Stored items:
- - -

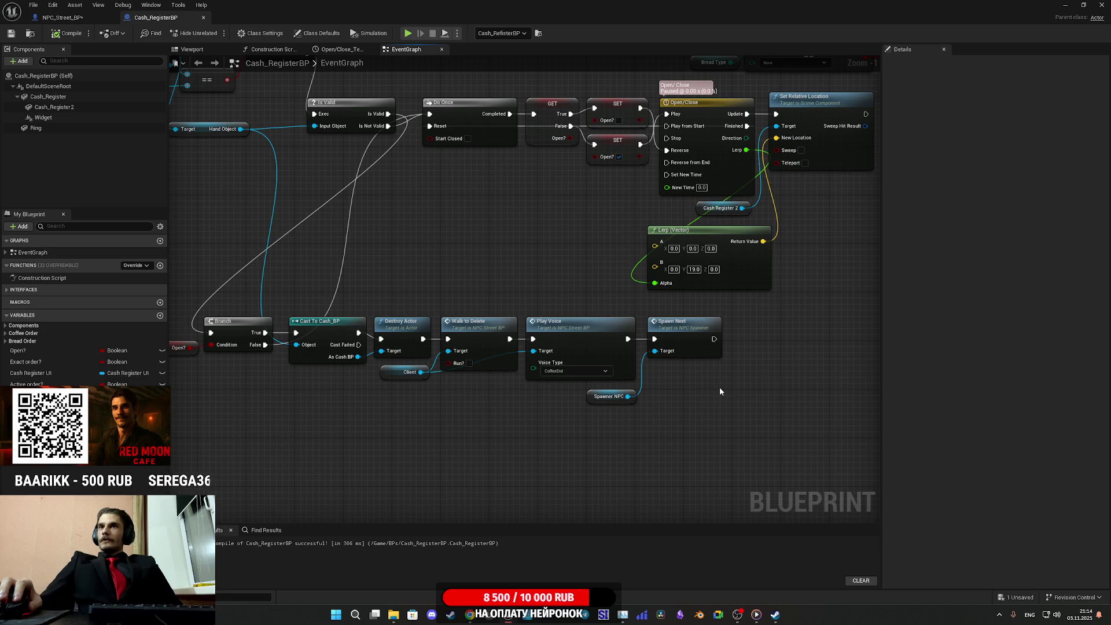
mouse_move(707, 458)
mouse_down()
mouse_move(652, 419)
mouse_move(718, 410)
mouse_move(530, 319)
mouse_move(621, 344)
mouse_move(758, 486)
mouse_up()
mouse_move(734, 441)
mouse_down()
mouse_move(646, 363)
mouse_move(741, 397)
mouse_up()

- - -

TASK TO COMPLETE:
The answer is every line of the data, exactly as written, with the pictures dropped.

SOLUTION TO THIS EXERCISE:
mouse_move(707, 458)
mouse_down()
mouse_move(652, 419)
mouse_move(718, 410)
mouse_move(530, 319)
mouse_move(621, 344)
mouse_move(758, 486)
mouse_up()
mouse_move(734, 441)
mouse_down()
mouse_move(646, 363)
mouse_move(741, 397)
mouse_up()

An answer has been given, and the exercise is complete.